O urso de papel
De acordo com estimativas da Federação de Cientistas Americanos, a Rússia tem 5.977 ogivas nucleares, das quais 1.500 estão fora de validade e, das 4.500 restantes, a maioria são armas nucleares estratégicas; dentre estas, os especialistas estimam que apenas cerca de 1.500 ogivas russas estejam atualmente “implantadas” (prontas para ser utilizadas) em bases de mísseis, bombardeiros ou submarinos. Terá ainda um elevado número (2.000?) de armas nucleares táticas - menores e menos destrutivas para uso de curto alcance em campos de batalha ou no mar.

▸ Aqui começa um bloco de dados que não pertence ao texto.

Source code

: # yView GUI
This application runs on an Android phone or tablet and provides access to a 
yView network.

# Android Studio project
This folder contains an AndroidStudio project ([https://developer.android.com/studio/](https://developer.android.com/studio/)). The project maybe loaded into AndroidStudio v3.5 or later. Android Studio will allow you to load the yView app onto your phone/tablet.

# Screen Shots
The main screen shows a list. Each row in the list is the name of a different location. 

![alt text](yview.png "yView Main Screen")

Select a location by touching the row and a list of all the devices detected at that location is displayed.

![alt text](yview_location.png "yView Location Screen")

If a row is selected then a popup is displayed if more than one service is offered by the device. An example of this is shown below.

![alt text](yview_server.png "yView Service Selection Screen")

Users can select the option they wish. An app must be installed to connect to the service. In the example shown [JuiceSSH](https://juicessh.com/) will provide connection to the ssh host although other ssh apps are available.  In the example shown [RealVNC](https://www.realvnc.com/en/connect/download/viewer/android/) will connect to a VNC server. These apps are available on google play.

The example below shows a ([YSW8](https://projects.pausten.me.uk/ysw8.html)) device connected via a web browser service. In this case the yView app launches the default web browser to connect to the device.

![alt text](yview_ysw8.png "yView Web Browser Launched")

Desde o início da guerra na Ucrânia, de cada vez que as Forças Armadas russas se encontram numa situação difícil - seja no pífio avanço inicial sobre Kiev, seja nas derrotas sofridas nas batalhas de Kiev, Sumy, Chernihiv, Kharkiv e na costa sul da Ucrânia, seja aquando de avanços ucranianos, seja aquando da destruição de navios da frota russa no Mar Negro - ou quando aumentam as sanções internacionais decretadas, para além do rosnar de vários siloviki, esbirros e sicários do regime, Putin repete a mantra da ameaça de utilização de armas nucleares (táticas, presume-se).
A doutrina militar russa diz que as armas nucleares só serão usadas se o próprio Estado russo estiver ameaçado. Os países ocidentais parecem acreditar que Putin não irá violá-la, nem alterá-la. Os EUA enviaram avisos vários dizendo que haverá consequências sérias, sem concretizar. A China, por seu lado, já fez saber ao presidente russo que considera inaceitável a utilização de armas nucleares na Ucrânia.
Parte da ameaça da Rússia é também para relembrar-nos que uma potência sem armas nucleares não pode derrotar militarmente uma superpotência com esse tipo de armamento. Mas, no caso vertente, o que está em causa é se a Ucrânia mantém a integridade territorial ou se cede parte do seu território em troca de uma paz duradoura (?), assim como o estatuto [neutral?] da Ucrânia em termos militares. A Ucrânia não tem capacidade militar, nem pretensões de invadir e derrotar a Rússia, de constituir uma ameaça à Federação Russa.
As ameaças de Putin de usar armas nucleares na guerra na Ucrânia não foram, nem são, consideradas sérias e a sua utilização neste conflito constituiria uma violação da doutrina militar russa e macularia por gerações a imagem internacional da Rússia.
Curiosamente, tal como na fábula de Esopo O Pedro e o Lobo, esta gritaria reiterada de “Putin e as armas nucleares” acaba por retirar credibilidade à liderança russa e ao poderio das Forças Armadas russas; em conjunto com o fiasco que a “operação militar especial” na Ucrânia se revelou, está a transformar a Federação Russa num urso de papel.